A quei tempi nelle vie irrompevano le voci degli ambulanti “’u cadaràre”, “’u conzagràste, un venditore speciale, che si presentava alle sette del mattino urlando “Uagnè’, le pampanèdde (formaggio fresco avvolto nella foglia di fico). E molte massaie gli andavano incontro con i soldi in mano. Squillavano anche le voci “d’u conzalùme” e “d’u ‘nghiappacàne c’u chiàppe e ‘a carrettèlle”. Se attorno a noi si aggirava un cane, appena vedevamo spuntare, dall’angolo con via Dante, il giustiziere con un gesto alla Silvan facevamo sparire il randagio.
D’inverno, quando impazzava il vento, i più impertinenti si divertivano con i vecchietti che andavano a comperare il “toscano”: legavano un filo bianco a un portafoglio disusato e stando nascosti
nell’androne di un palazzoo di fronte al negozio aspettavano. Quando la vittima vedeva il “tesoro” si piegava per prenderlo, quelli tiravano piano piano, costringendo l’anziano a seguirlo; e quando l’inganno veniva scoperto gli urli erano come gli ululati del lupo.

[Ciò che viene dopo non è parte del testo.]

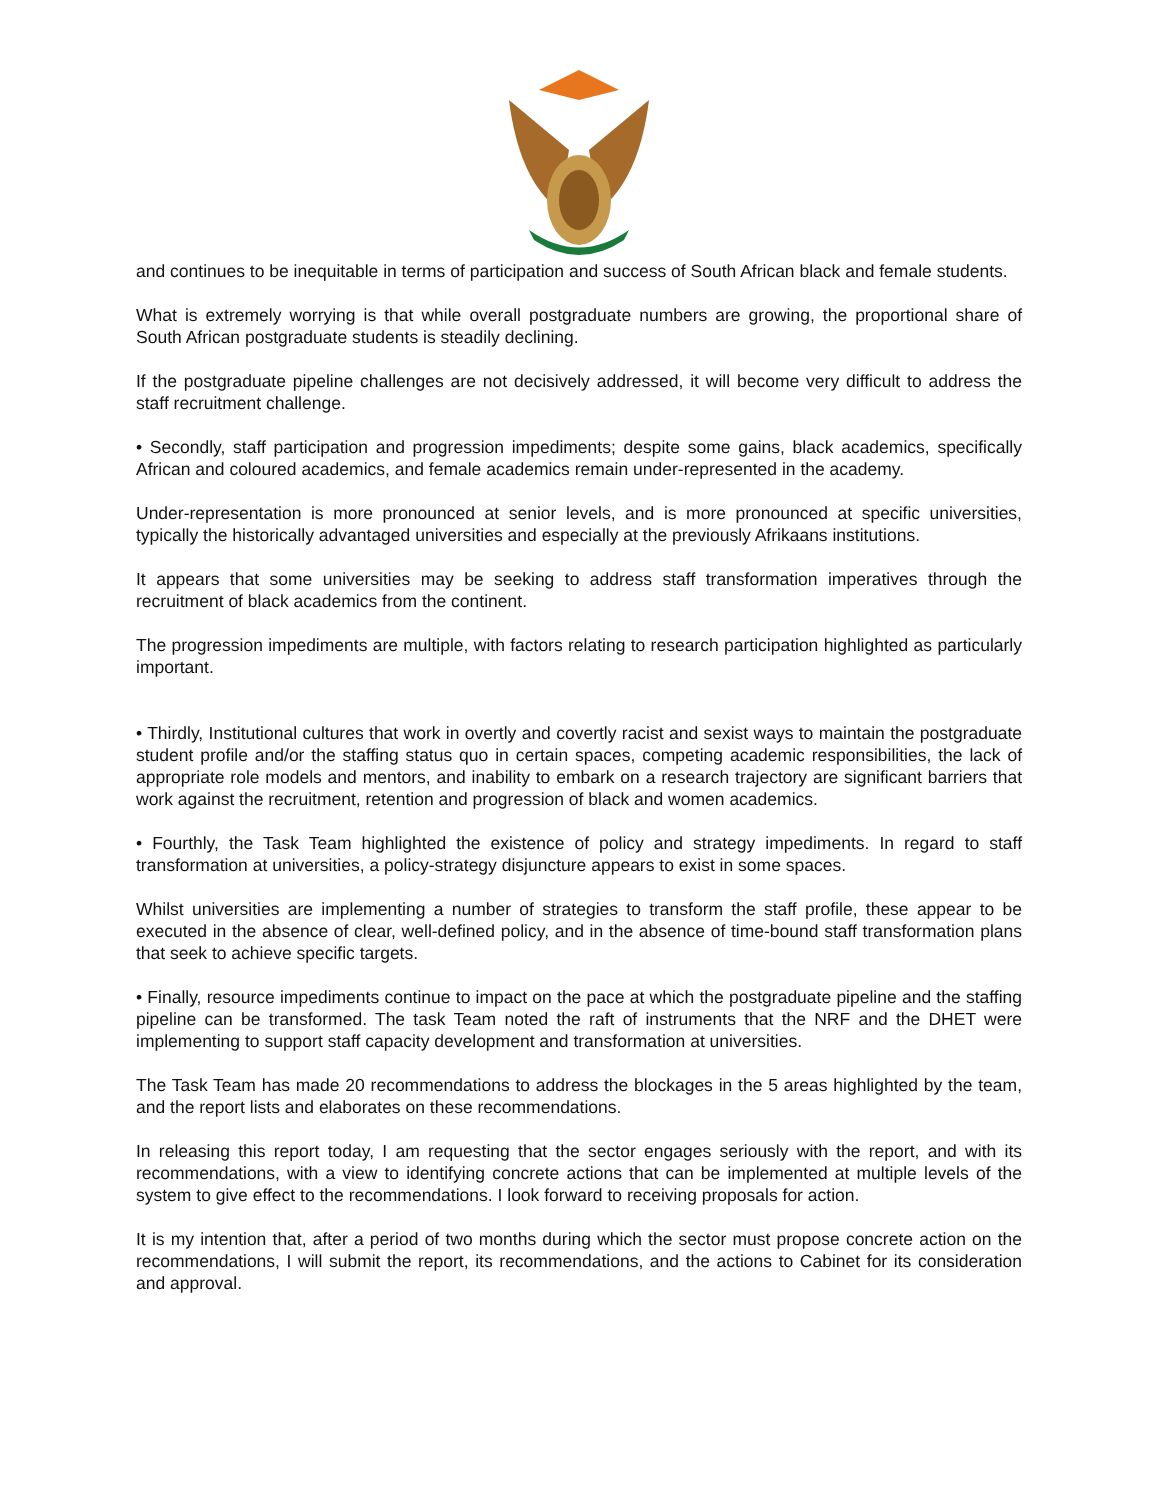and continues to be inequitable in terms of participation and success of South African black and female students.
What is extremely worrying is that while overall postgraduate numbers are growing, the proportional share of South African postgraduate students is steadily declining.
If the postgraduate pipeline challenges are not decisively addressed, it will become very difficult to address the staff recruitment challenge.
• Secondly, staff participation and progression impediments; despite some gains, black academics, specifically African and coloured academics, and female academics remain under-represented in the academy.
Under-representation is more pronounced at senior levels, and is more pronounced at specific universities, typically the historically advantaged universities and especially at the previously Afrikaans institutions.
It appears that some universities may be seeking to address staff transformation imperatives through the recruitment of black academics from the continent.
The progression impediments are multiple, with factors relating to research participation highlighted as particularly important.
• Thirdly, Institutional cultures that work in overtly and covertly racist and sexist ways to maintain the postgraduate student profile and/or the staffing status quo in certain spaces, competing academic responsibilities, the lack of appropriate role models and mentors, and inability to embark on a research trajectory are significant barriers that work against the recruitment, retention and progression of black and women academics.
• Fourthly, the Task Team highlighted the existence of policy and strategy impediments. In regard to staff transformation at universities, a policy-strategy disjuncture appears to exist in some spaces.
Whilst universities are implementing a number of strategies to transform the staff profile, these appear to be executed in the absence of clear, well-defined policy, and in the absence of time-bound staff transformation plans that seek to achieve specific targets.
• Finally, resource impediments continue to impact on the pace at which the postgraduate pipeline and the staffing pipeline can be transformed. The task Team noted the raft of instruments that the NRF and the DHET were implementing to support staff capacity development and transformation at universities.
The Task Team has made 20 recommendations to address the blockages in the 5 areas highlighted by the team, and the report lists and elaborates on these recommendations.
In releasing this report today, I am requesting that the sector engages seriously with the report, and with its recommendations, with a view to identifying concrete actions that can be implemented at multiple levels of the system to give effect to the recommendations. I look forward to receiving proposals for action.
It is my intention that, after a period of two months during which the sector must propose concrete action on the recommendations, I will submit the report, its recommendations, and the actions to Cabinet for its consideration and approval.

Ricordo un giorno in cui si doveva fare la fila per il sale davanti all’esercizio di don Damiano – se non ricordo male, mezzo chilo a testa – Un mio compagno di giochi, abituato a fare il furbo, acquistò il suo e poi s’intrufolò indossando un paio di occhiali scuri e un cappello simile a quello di un prete che va leggendo il breviario. Don Damiano chiuse un occhio ed evitò la reazione di chi osservava rigorosamente l’ordine.
Conoscevo molti degli abitanti vicini a casa mia. Compreso il poeta Diego Fedele, che aveva una decina d’anni più di me. Tra noi sorse una bella amicizia dopo un incontro fortuito in una salumeria. Di fianco al nostro palazzo c’era un ragazzo più giovane di me di cinque anni, Marino Ceci, dall’avvenire brillante: docente e dirigente scolastico, stimatissimo e amatissimo anche a Martina Franca e tra l’altro elemento prezioso di complessi musicali e virtuoso del pianoforte.
Ricordo quel signore anziano un po’ malaticcio“, che, seduto dietro a un banchettino davanti alle scuole “Thaon de Revel”, vendeva zuccherini in vasi di vetro e a richiesta raccontava la sua storia tormentata. “Non mi sposo, perché ho paura di mettere al mondo dei figli destinati a subire le conseguenze del mio stato”. Un personaggio indimenticabile era “’a Magenga”, una signora sempre pronta a correre quando uno aveva un foruncolo grosso come la pallina delle bottiglie di gazosa o una sbucciatura per una caduta o una piccola ferita. Ricordo una famiglia numerosa, madre di un paese vicino e papà ex milite come mille altri per ragioni di pancia, a cui era stato affisso il soprannome di “fascista”, ma era un uomo buono, noto per farsi sostituire nelle funzioni intime di marito. La malignità era dovuta al fatto che un amico era presente quando l’altro era assente. E si erano formate due fazioni fra colpevolisti e innocentisti molto ciarlieri, nonostante fossero fatti personali.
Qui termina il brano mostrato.